Page
"""

# How much is too much?



## Brucifer (Apr 30, 2012)

Hi folks,
We've just recently upgraded our motor controller from an Curtis 1231C to a Soliton1. We've been tweaking the settings in the Soliton setup and am curious to get some insight on max current settings so I don't blow up the ADC-FB4001A. Our battery pack is 48x CALB SE (153.6v nominal at 200Ah). Anybody here running this setup? We'd really like to throw as much current off the line at the ADC as possible. When we're charged up and step on it the voltage sags to around 140v. How much current should the ADC be able to take at this voltage?
thanks
brucifer


----------



## major (Apr 4, 2008)

Brucifer said:


> Hi folks,
> We've just recently upgraded our motor controller from an Curtis 1231C to a Soliton1. We've been tweaking the settings in the Soliton setup and am curious to get some insight on max current settings so I don't blow up the ADC-FB4001A. Our battery pack is 48x CALB SE (153.6v nominal at 200Ah). Anybody here running this setup? We'd really like to throw as much current off the line at the ADC as possible. When we're charged up and step on it the voltage sags to around 140v. How much current should the ADC be able to take at this voltage?
> thanks
> brucifer


Hi bruc,

Basically to the limit of commutation. In other words how much arcing you're willing to tolerate. The more arcing; the shorter the life of the parts, like brushes, commutator, springs and nearby insulation. If the motor is set up correctly with advance and comm conditioning (break-in), 1000Amps motor current should be tolerable for 10 to 20 seconds on occasional launches. Give it some time at reasonable currents and RPM to recondition comm and brushes and cool before the next show-off. I'd really recommend starting at 500 and stepping 100s up to the max you're comfortable seeing. If you can't put you eyes on the comm during the test runs, get a mirror or camera. Maybe tape your cell phone to capture the event.

Good luck,

major


----------



## Brucifer (Apr 30, 2012)

Hi Major,
Thanks for the advice. We did what you suggested and started at 500 amps, and have been working our way up. I've got a go pro that we'll mount and see what kind of light show we will have moving our way up to 1000 amps.
I'll let you know what we discover.
cheers
brucifer


----------



## galderdi (Nov 17, 2015)

I am i a similar situation. So this information confirms what I had previously heard. Thanks for the great information.


----------

"""

Dataset records
"""

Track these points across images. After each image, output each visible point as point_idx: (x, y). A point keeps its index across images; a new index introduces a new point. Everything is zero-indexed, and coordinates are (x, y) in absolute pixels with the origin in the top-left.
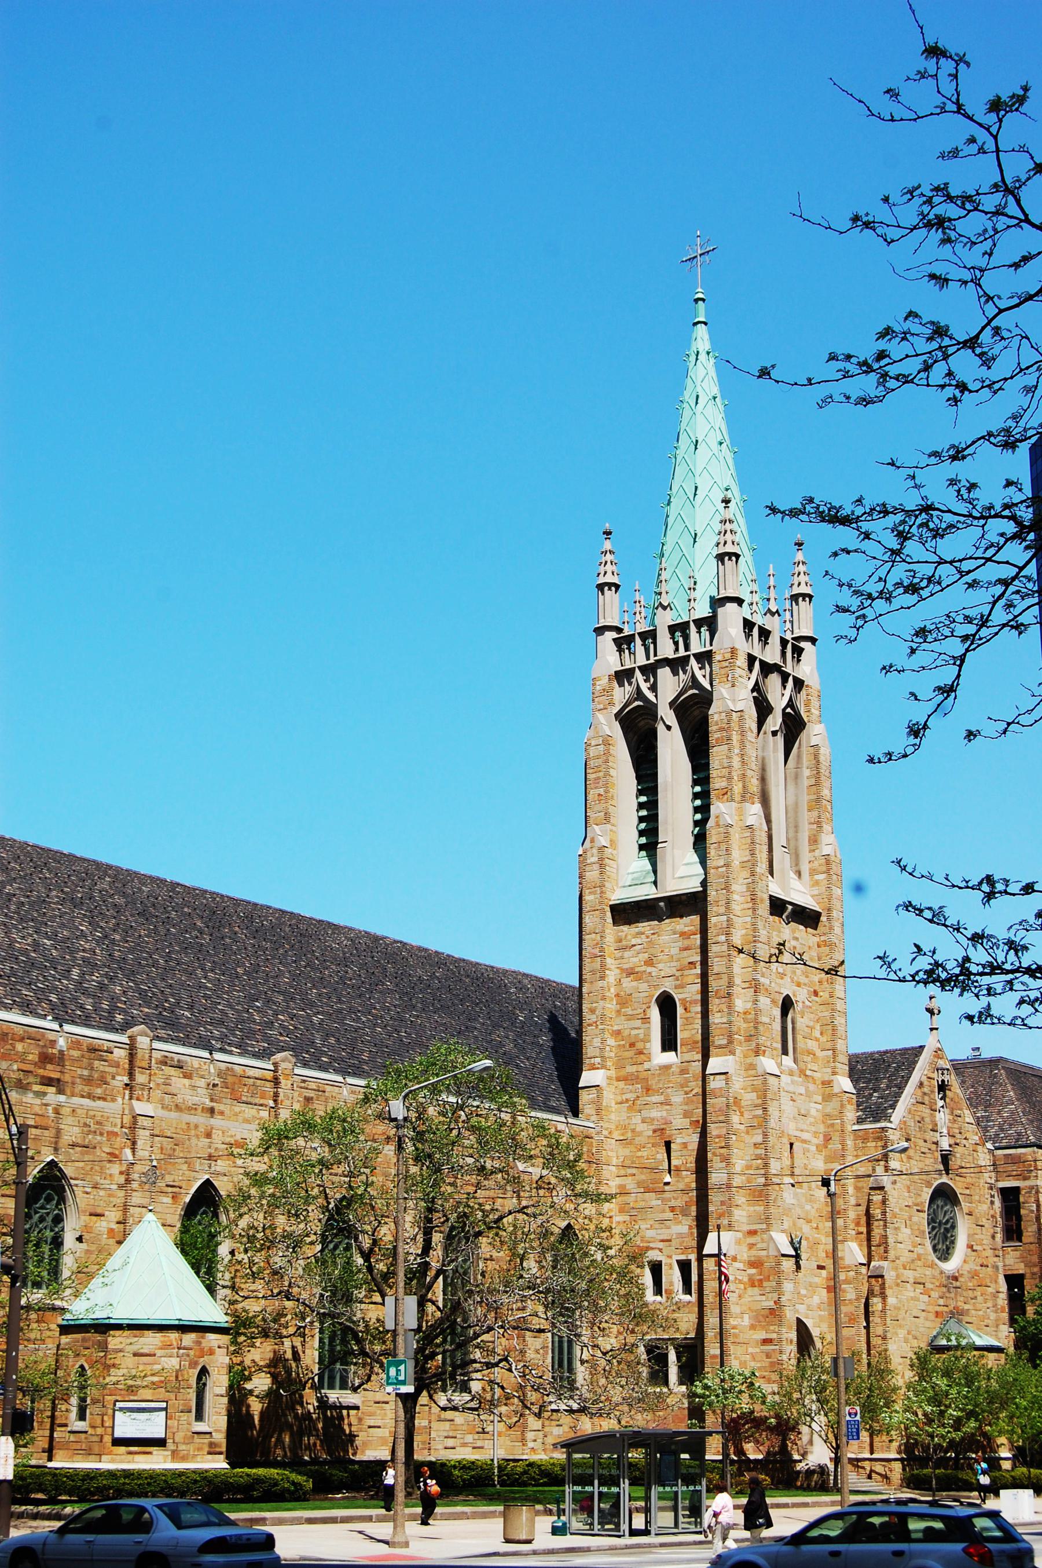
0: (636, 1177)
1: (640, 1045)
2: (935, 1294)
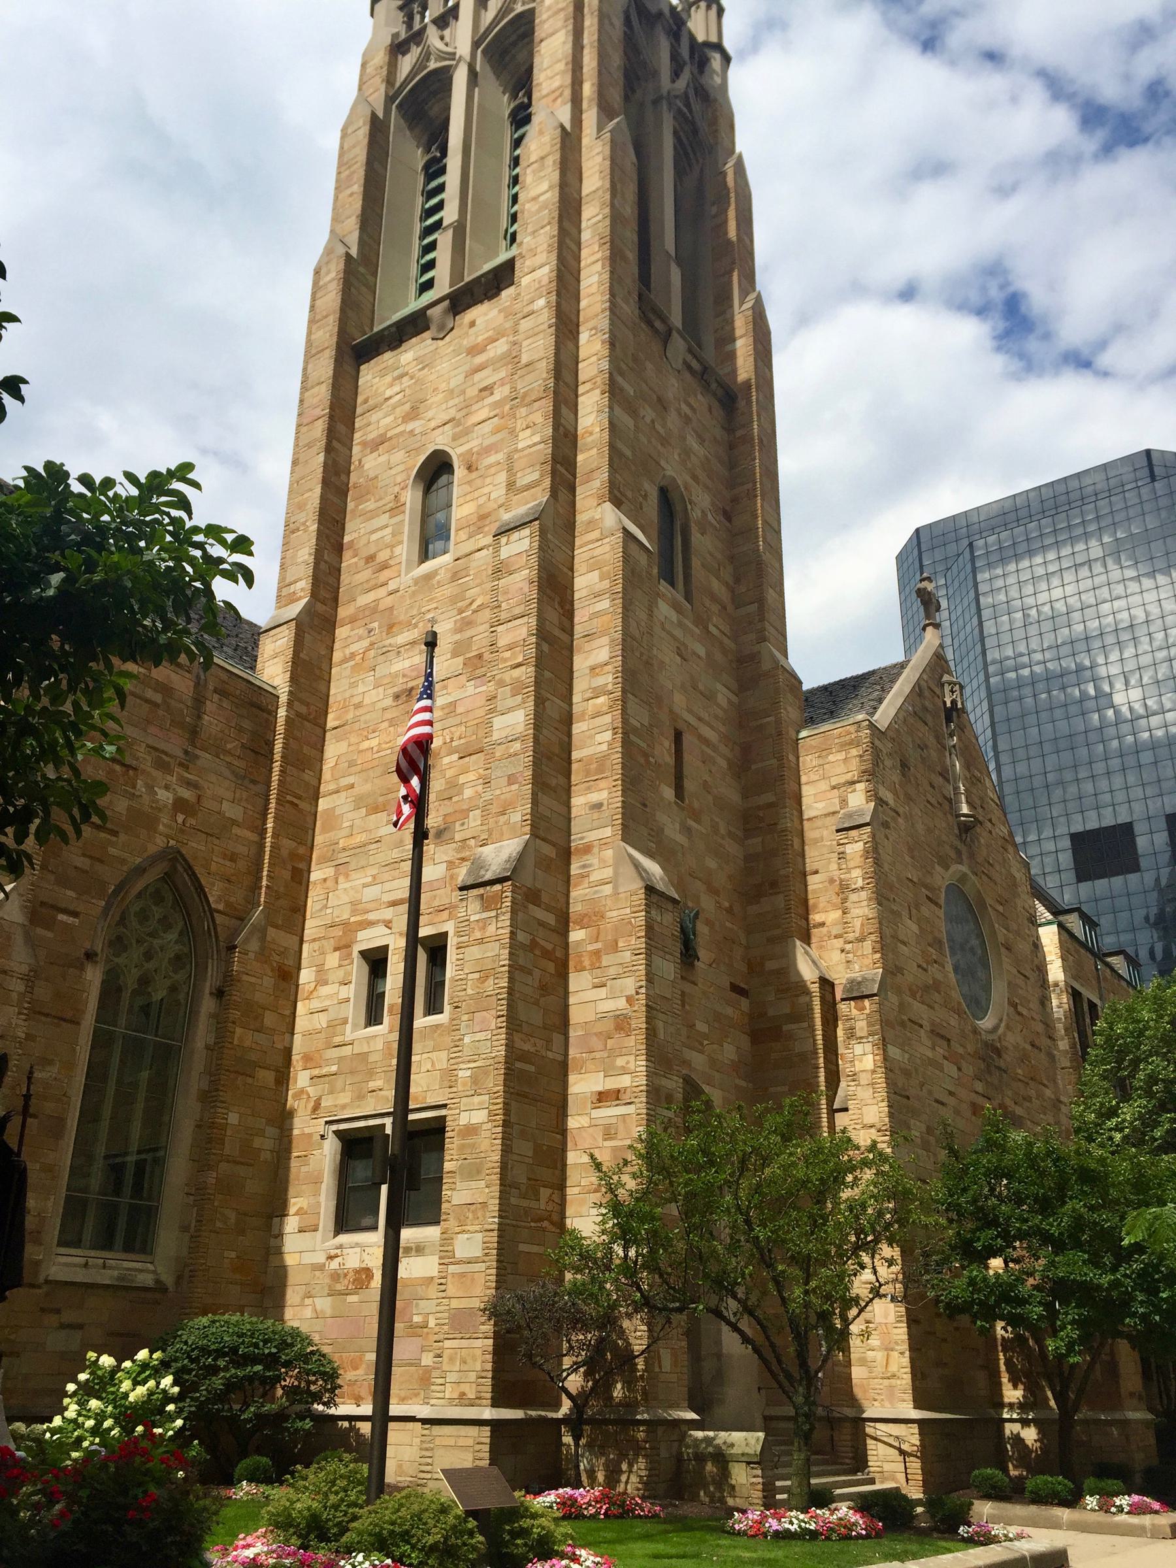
0: (356, 791)
1: (383, 556)
2: (969, 1070)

"""

Required work
Render this sentence from the forum thread in Spanish: "I'd really recommend starting at 500 and stepping 100s up to the max you're comfortable seeing."

Answer to this exercise
Realmente recomendaría empezar en 500 e ir subiendo de 100 en 100 hasta el máximo que te resulte cómodo ver.